**Document section:**
>>>

Photo exhibitions and all-night raves | An interview with Mia Evans

mia-evans-top.jpg

You may have been to a few photo exhibitions, but it’s likely you’ve never been to one quite like those put on by Mia Evans. The London-based photographer has carved out a niche organising a type of event that could best be described as ‘exhibition-slash-rave’, displaying her images on the walls of all-night parties with DJ’s blasting out tunes until the early hours of the morning. You don’t get that at the V&A.

Evans’ work is stylish and eclectic, blending experimental and conceptual portraiture with documentary-style images of the rave scene. The exhibitions began as a makeshift impromptu show in a stairwell, but have since expanded to bigger events in London’s most popular venues. For Evans, it’s not just a chance for a party — it’s also an opportunity to provide a platform for trans and queer artists like herself, and for music and photography to combine to create a multi-sensory, multi-layered experience that goes beyond simply being art on a wall.

It’s a fascinating fusion of forms — and I was thrilled to be able to catch up with Mia to learn a little more about it…


Jon Stapley: How did the idea come about for combining photography exhibitions and raves in the way you have – what inspired it initially?

Mia Evans: When I first moved to London, as an 18-year-old trans girl from Northampton, I found solitude and community in the underground queer rave scene, and started photographing my experience and those who attended the raves. 

My rave photography is what I describe as a reactionary process: the photos are made to replicate the emotive experience of raving, responding to the colour, the music of the spaces, the fashion of the attendees and the queerness of the whole affair. While the photographs were to immortalise the experience and the queer and transgender attendees, they also served purpose in immersing the viewer into the rave.

<<<

**Set task 1:**
In the interview with Mia Evans, duplicate the passage that opens with the words containing "Photo exhibitions and" and closes with "at the V&A.".
**Set task 2:**
Condense the paragraph of the Mia Evans interview beginning "Evans’ work is stylish and eclectic" into a short bulleted list that keeps its main facts.
**Set task 3:**
According to the interview with Mia Evans, what does her rave photography respond to? List every item named.

Saved data entries
>>>

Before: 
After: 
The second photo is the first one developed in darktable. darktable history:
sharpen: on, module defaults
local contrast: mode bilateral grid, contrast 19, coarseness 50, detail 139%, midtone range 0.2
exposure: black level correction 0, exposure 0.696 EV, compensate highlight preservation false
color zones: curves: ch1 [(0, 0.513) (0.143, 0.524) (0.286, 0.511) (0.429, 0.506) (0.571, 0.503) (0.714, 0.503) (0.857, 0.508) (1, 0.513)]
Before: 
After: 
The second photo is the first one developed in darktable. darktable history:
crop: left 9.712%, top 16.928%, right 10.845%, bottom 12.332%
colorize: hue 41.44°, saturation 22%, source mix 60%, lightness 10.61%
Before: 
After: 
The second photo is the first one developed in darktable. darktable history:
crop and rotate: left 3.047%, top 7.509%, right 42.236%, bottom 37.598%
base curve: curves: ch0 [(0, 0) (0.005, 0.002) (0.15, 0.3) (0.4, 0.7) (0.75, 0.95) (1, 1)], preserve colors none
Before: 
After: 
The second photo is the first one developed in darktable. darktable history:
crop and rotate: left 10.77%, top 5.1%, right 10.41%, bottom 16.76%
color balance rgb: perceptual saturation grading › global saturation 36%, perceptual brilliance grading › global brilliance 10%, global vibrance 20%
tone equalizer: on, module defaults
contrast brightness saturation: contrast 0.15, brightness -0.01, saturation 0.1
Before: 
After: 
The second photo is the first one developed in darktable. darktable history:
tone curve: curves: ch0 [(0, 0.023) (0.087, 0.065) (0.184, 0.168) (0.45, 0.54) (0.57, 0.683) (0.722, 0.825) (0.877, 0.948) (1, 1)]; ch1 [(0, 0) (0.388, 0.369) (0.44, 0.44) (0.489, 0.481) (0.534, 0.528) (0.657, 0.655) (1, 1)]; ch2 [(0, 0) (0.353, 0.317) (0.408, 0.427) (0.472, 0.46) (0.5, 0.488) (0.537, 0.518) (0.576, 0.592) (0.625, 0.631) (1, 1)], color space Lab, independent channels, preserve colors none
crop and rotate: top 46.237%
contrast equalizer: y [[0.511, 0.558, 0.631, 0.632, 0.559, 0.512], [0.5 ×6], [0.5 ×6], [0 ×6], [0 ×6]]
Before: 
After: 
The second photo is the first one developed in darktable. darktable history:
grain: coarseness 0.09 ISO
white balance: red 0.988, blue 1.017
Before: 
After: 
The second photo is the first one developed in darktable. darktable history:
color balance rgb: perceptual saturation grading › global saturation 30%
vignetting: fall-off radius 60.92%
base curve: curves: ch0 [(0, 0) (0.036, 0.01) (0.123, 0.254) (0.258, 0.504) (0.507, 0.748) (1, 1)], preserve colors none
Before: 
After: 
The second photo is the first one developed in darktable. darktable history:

<<<

**Right answer 1:**
Photo exhibitions and all-night raves | An interview with Mia Evans

mia-evans-top.jpg

You may have been to a few photo exhibitions, but it’s likely you’ve never been to one quite like those put on by Mia Evans. The London-based photographer has carved out a niche organising a type of event that could best be described as ‘exhibition-slash-rave’, displaying her images on the walls of all-night parties with DJ’s blasting out tunes until the early hours of the morning. You don’t get that at the V&A.

**Right answer 2:**
- Evans's work is stylish and eclectic. It blends experimental and conceptual portraiture with documentary-style images of the rave scene.
- The exhibitions began as a makeshift, impromptu show in a stairwell. They have since grown into bigger events in London's most popular venues.
- The events give a platform to trans and queer artists like Evans.
- They combine music and photography into a multi-sensory, multi-layered experience that goes beyond art on a wall.

**Right answer 3:**
- The color
- The music of the spaces
- The fashion of the attendees
- The queerness of the whole affair